DC Council Passes Lab Testing and Program Expansion Bill

The DC Council passed a bill this week that will make several improvements to the District's Medical Marijuana Program. The bill, B21-210, will authorize the Department of Health to license third-party testing labs so that medicine the District can be independently tested for labeling and product safety. There were several amendments that were added to the bill at Final Reading and each was approved unanimously. While not all of the amendments were improvements, none are a step backward.

Councilmember Alexander and Council Chair Mendelson introduced a 1000-plant count limit amendment. While this artificially limits the production and variety of medical cannabis in the District, the current limit was already 1,000 through emergency and temporary legislation. The DC Department of Health (DOH) has often pushed against lifting plant-count limit, which was previously set at 95, then 500 plants. Many of the medical cannabis cultivation sites in the District were selected when the plant count was at lower statutory caps and therefore have had trouble reaching the 1,000-plant cap. However, the bill enables cultivation sites to expand or relocate within their current DC Council Ward. With eight licensed-growers, the program can handle its current capacity with the limit, but as more patients join the program, the limit may prove to be harmful. 

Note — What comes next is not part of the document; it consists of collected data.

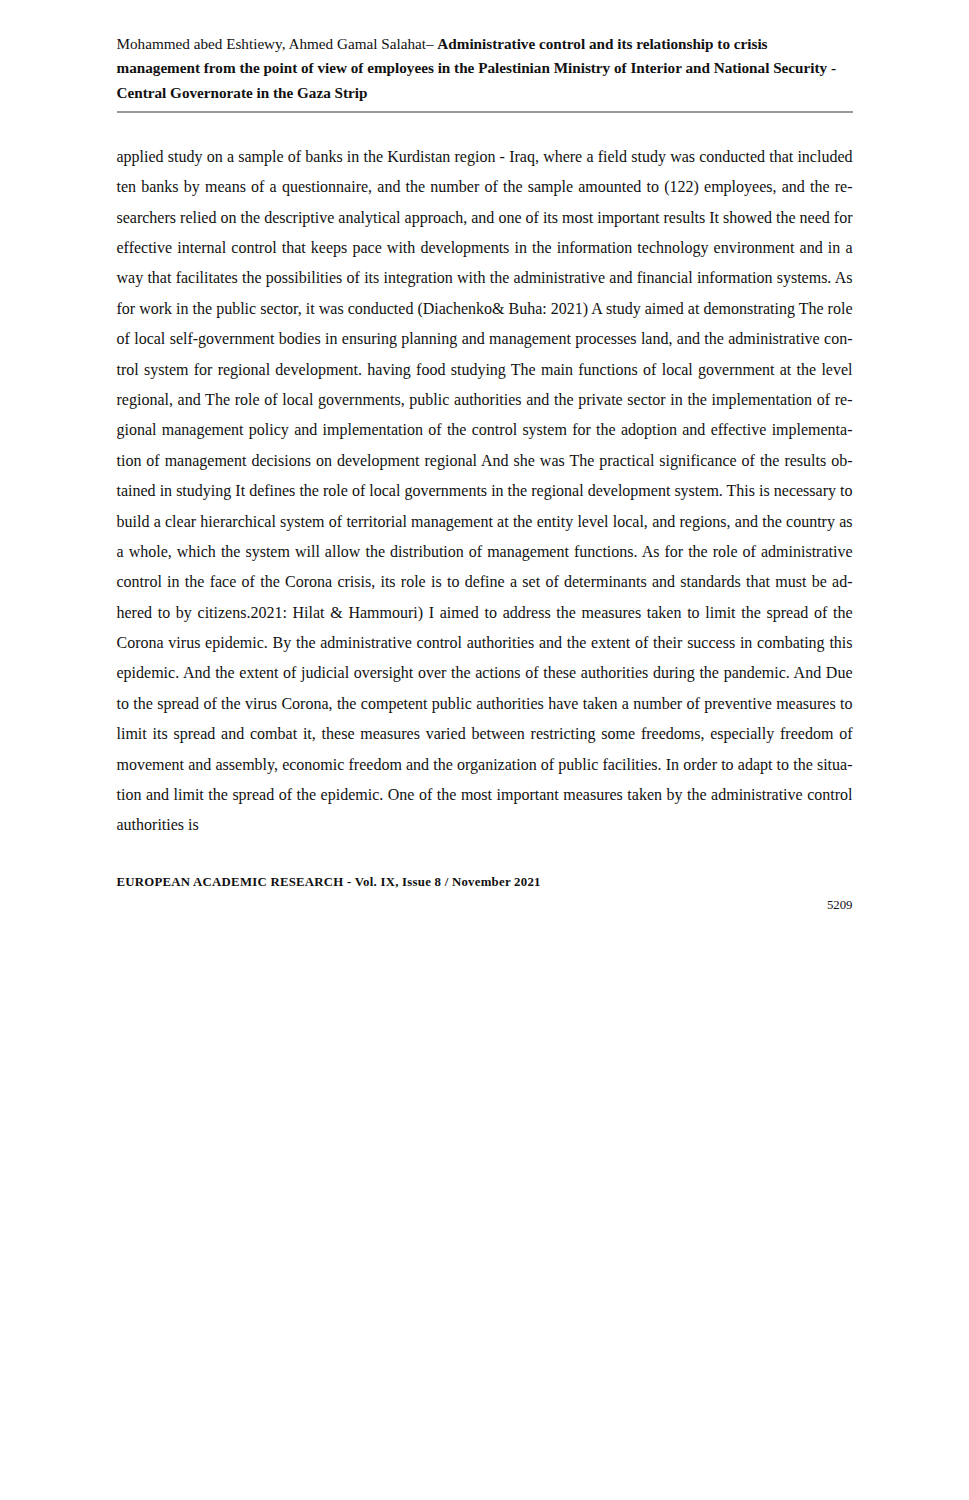Mohammed abed Eshtiewy, Ahmed Gamal Salahat– Administrative control and its relationship to crisis management from the point of view of employees in the Palestinian Ministry of Interior and National Security - Central Governorate in the Gaza Strip
applied study on a sample of banks in the Kurdistan region - Iraq, where a field study was conducted that included ten banks by means of a questionnaire, and the number of the sample amounted to (122) employees, and the researchers relied on the descriptive analytical approach, and one of its most important results It showed the need for effective internal control that keeps pace with developments in the information technology environment and in a way that facilitates the possibilities of its integration with the administrative and financial information systems. As for work in the public sector, it was conducted (Diachenko& Buha: 2021) A study aimed at demonstrating The role of local self-government bodies in ensuring planning and management processes land, and the administrative control system for regional development. having food studying The main functions of local government at the level regional, and The role of local governments, public authorities and the private sector in the implementation of regional management policy and implementation of the control system for the adoption and effective implementation of management decisions on development regional And she was The practical significance of the results obtained in studying It defines the role of local governments in the regional development system. This is necessary to build a clear hierarchical system of territorial management at the entity level local, and regions, and the country as a whole, which the system will allow the distribution of management functions. As for the role of administrative control in the face of the Corona crisis, its role is to define a set of determinants and standards that must be adhered to by citizens.2021: Hilat & Hammouri) I aimed to address the measures taken to limit the spread of the Corona virus epidemic. By the administrative control authorities and the extent of their success in combating this epidemic. And the extent of judicial oversight over the actions of these authorities during the pandemic. And Due to the spread of the virus Corona, the competent public authorities have taken a number of preventive measures to limit its spread and combat it, these measures varied between restricting some freedoms, especially freedom of movement and assembly, economic freedom and the organization of public facilities. In order to adapt to the situation and limit the spread of the epidemic. One of the most important measures taken by the administrative control authorities is
EUROPEAN ACADEMIC RESEARCH - Vol. IX, Issue 8 / November 2021
5209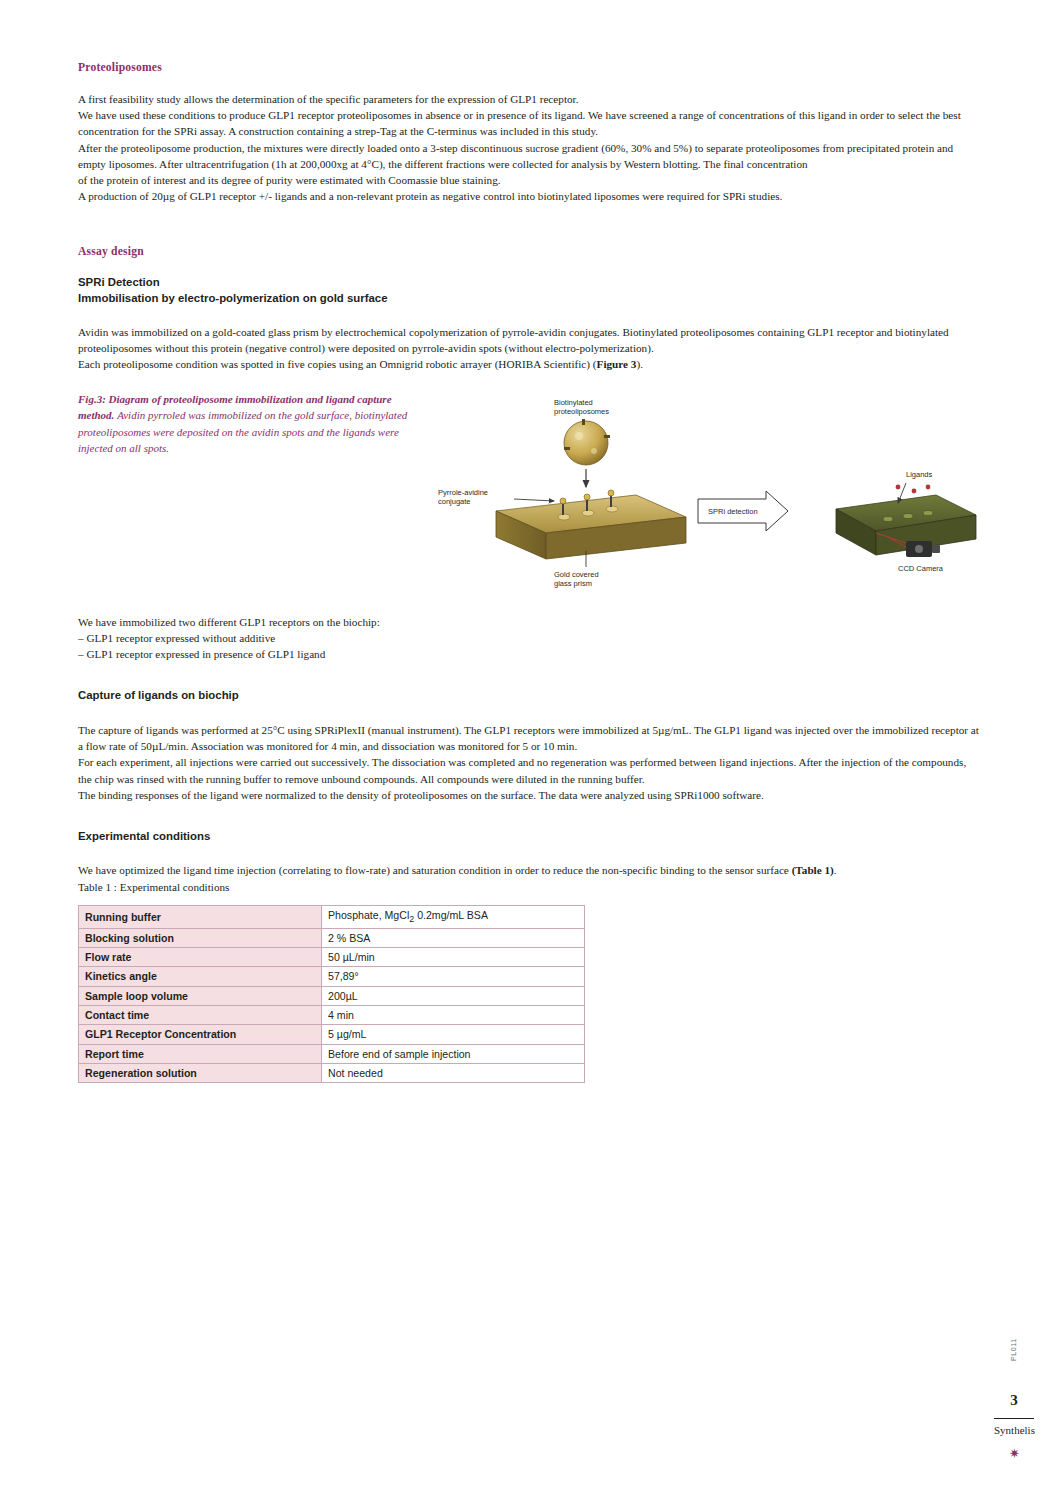Proteoliposomes
A first feasibility study allows the determination of the specific parameters for the expression of GLP1 receptor.
We have used these conditions to produce GLP1 receptor proteoliposomes in absence or in presence of its ligand. We have screened a range of concentrations of this ligand in order to select the best concentration for the SPRi assay. A construction containing a strep-Tag at the C-terminus was included in this study.
After the proteoliposome production, the mixtures were directly loaded onto a 3-step discontinuous sucrose gradient (60%, 30% and 5%) to separate proteoliposomes from precipitated protein and empty liposomes. After ultracentrifugation (1h at 200,000xg at 4°C), the different fractions were collected for analysis by Western blotting. The final concentration
of the protein of interest and its degree of purity were estimated with Coomassie blue staining.
A production of 20µg of GLP1 receptor +/- ligands and a non-relevant protein as negative control into biotinylated liposomes were required for SPRi studies.
Assay design
SPRi Detection
Immobilisation by electro-polymerization on gold surface
Avidin was immobilized on a gold-coated glass prism by electrochemical copolymerization of pyrrole-avidin conjugates. Biotinylated proteoliposomes containing GLP1 receptor and biotinylated proteoliposomes without this protein (negative control) were deposited on pyrrole-avidin spots (without electro-polymerization).
Each proteoliposome condition was spotted in five copies using an Omnigrid robotic arrayer (HORIBA Scientific) (Figure 3).
Fig.3: Diagram of proteoliposome immobilization and ligand capture method. Avidin pyrroled was immobilized on the gold surface, biotinylated proteoliposomes were deposited on the avidin spots and the ligands were injected on all spots.
Biotinylated proteoliposomes Pyrrole-avidine conjugate Gold covered glass prism SPRi detection Ligands CCD Camera
We have immobilized two different GLP1 receptors on the biochip:
– GLP1 receptor expressed without additive
– GLP1 receptor expressed in presence of GLP1 ligand
Capture of ligands on biochip
The capture of ligands was performed at 25°C using SPRiPlexII (manual instrument). The GLP1 receptors were immobilized at 5µg/mL. The GLP1 ligand was injected over the immobilized receptor at a flow rate of 50µL/min. Association was monitored for 4 min, and dissociation was monitored for 5 or 10 min.
For each experiment, all injections were carried out successively. The dissociation was completed and no regeneration was performed between ligand injections. After the injection of the compounds, the chip was rinsed with the running buffer to remove unbound compounds. All compounds were diluted in the running buffer.
The binding responses of the ligand were normalized to the density of proteoliposomes on the surface. The data were analyzed using SPRi1000 software.
Experimental conditions
We have optimized the ligand time injection (correlating to flow-rate) and saturation condition in order to reduce the non-specific binding to the sensor surface (Table 1).
Table 1 : Experimental conditions
| Running buffer | Phosphate, MgCl 2 0.2mg/mL BSA |
| Blocking solution | 2 % BSA |
| Flow rate | 50 µL/min |
| Kinetics angle | 57,89° |
| Sample loop volume | 200µL |
| Contact time | 4 min |
| GLP1 Receptor Concentration | 5 µg/mL |
| Report time | Before end of sample injection |
| Regeneration solution | Not needed |
PL011
3
Synthelis
✷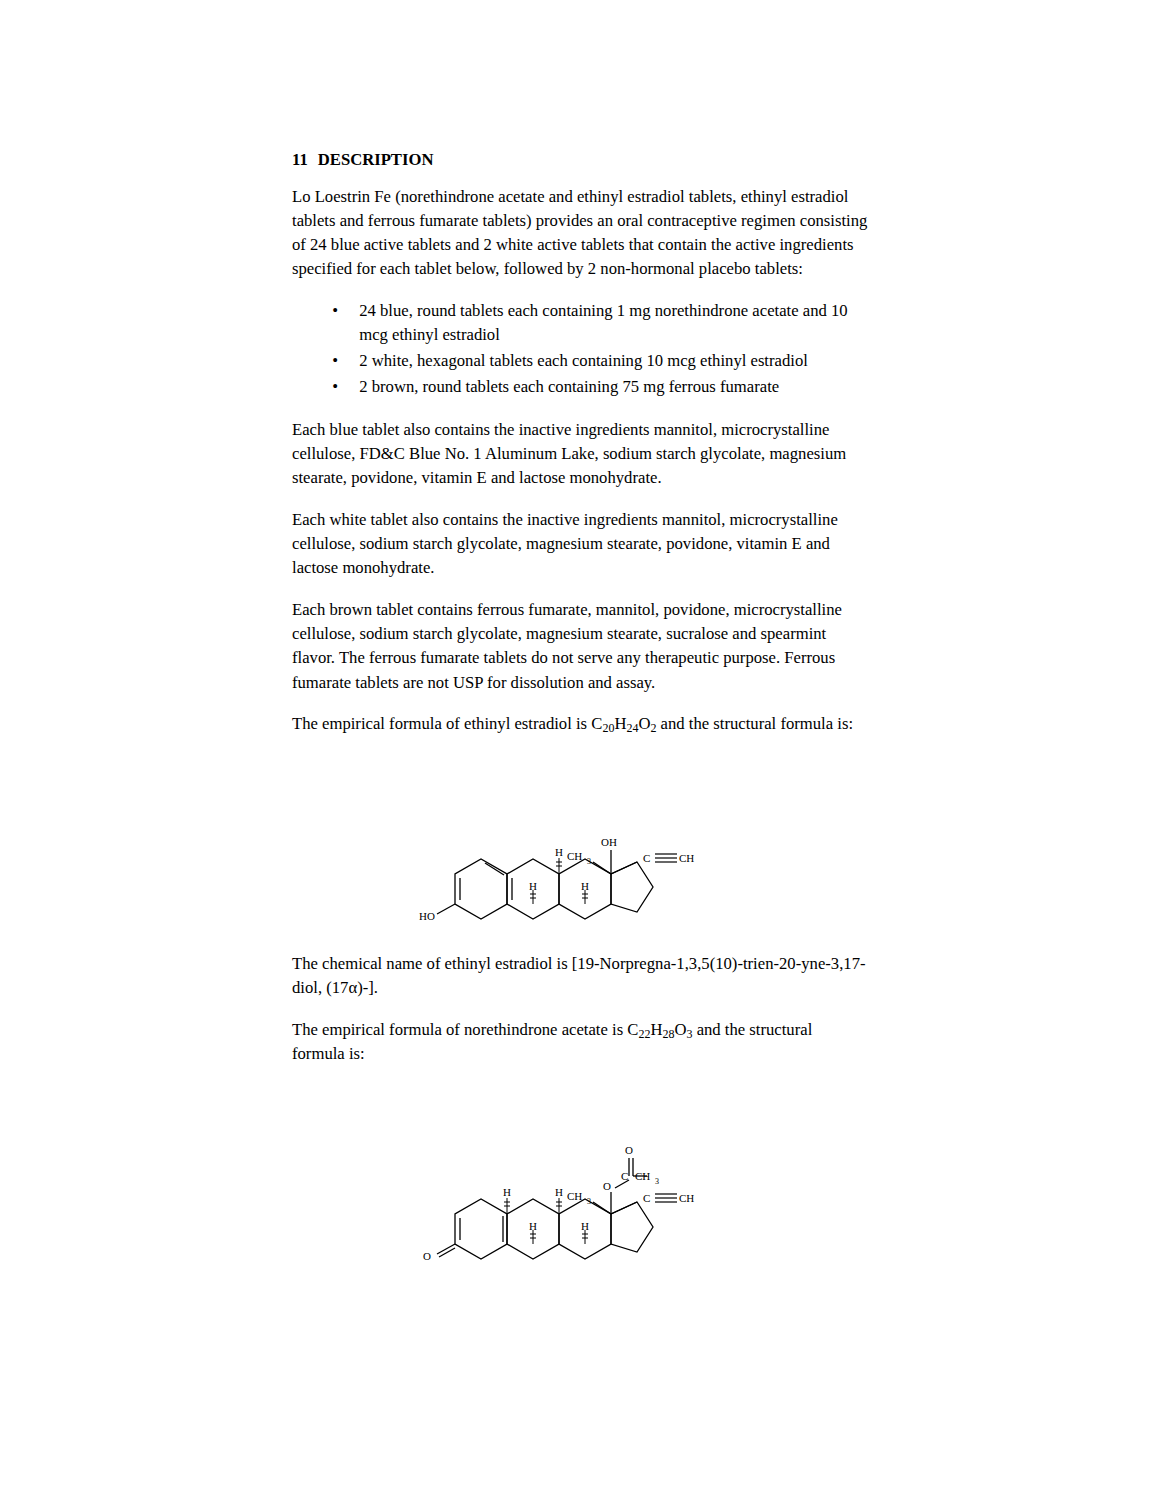11 DESCRIPTION
Lo Loestrin Fe (norethindrone acetate and ethinyl estradiol tablets, ethinyl estradiol tablets and ferrous fumarate tablets) provides an oral contraceptive regimen consisting of 24 blue active tablets and 2 white active tablets that contain the active ingredients specified for each tablet below, followed by 2 non-hormonal placebo tablets:
24 blue, round tablets each containing 1 mg norethindrone acetate and 10 mcg ethinyl estradiol
2 white, hexagonal tablets each containing 10 mcg ethinyl estradiol
2 brown, round tablets each containing 75 mg ferrous fumarate
Each blue tablet also contains the inactive ingredients mannitol, microcrystalline cellulose, FD&C Blue No. 1 Aluminum Lake, sodium starch glycolate, magnesium stearate, povidone, vitamin E and lactose monohydrate.
Each white tablet also contains the inactive ingredients mannitol, microcrystalline cellulose, sodium starch glycolate, magnesium stearate, povidone, vitamin E and lactose monohydrate.
Each brown tablet contains ferrous fumarate, mannitol, povidone, microcrystalline cellulose, sodium starch glycolate, magnesium stearate, sucralose and spearmint flavor. The ferrous fumarate tablets do not serve any therapeutic purpose. Ferrous fumarate tablets are not USP for dissolution and assay.
The empirical formula of ethinyl estradiol is C20H24O2 and the structural formula is:
HO OH CH 3 C CH H H H
The chemical name of ethinyl estradiol is [19-Norpregna-1,3,5(10)-trien-20-yne-3,17-diol, (17α)-].
The empirical formula of norethindrone acetate is C22H28O3 and the structural formula is:
O O C CH 3 O CH 3 C CH H H H H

On the positive side, Councilmember Grosso's two amendments to improve the bill were also adopted. Now dentists, physicians assistants and NPs will be able to recommend in DC (the earlier version of the bill had something enabling nurses but it was vague and required action from the Board of Nursing). Also, the Council adopted Grosso's Grosso got an amendment knocking out the misdemeanor drug conviction exclusion for industry workers. These improvements follow a First Reading amendment removing the single-dispensary designation requirement, which will patients to shop at any dispensary in the District.

The bill also includes reciprocity and eases burdens on ownership transfers. The bill is expected to be signed by the Mayor and will then head to Congress for a 30-day review period. The bill will likely go into effect in February or March 2017; however, the reciprocity and removal of the single-dispensary designation requirement will not go into effect until after DOH implements a computer tracking system. ASA's earliest projected date for reciprocity and removal of the single-dispensary designation is late 2017.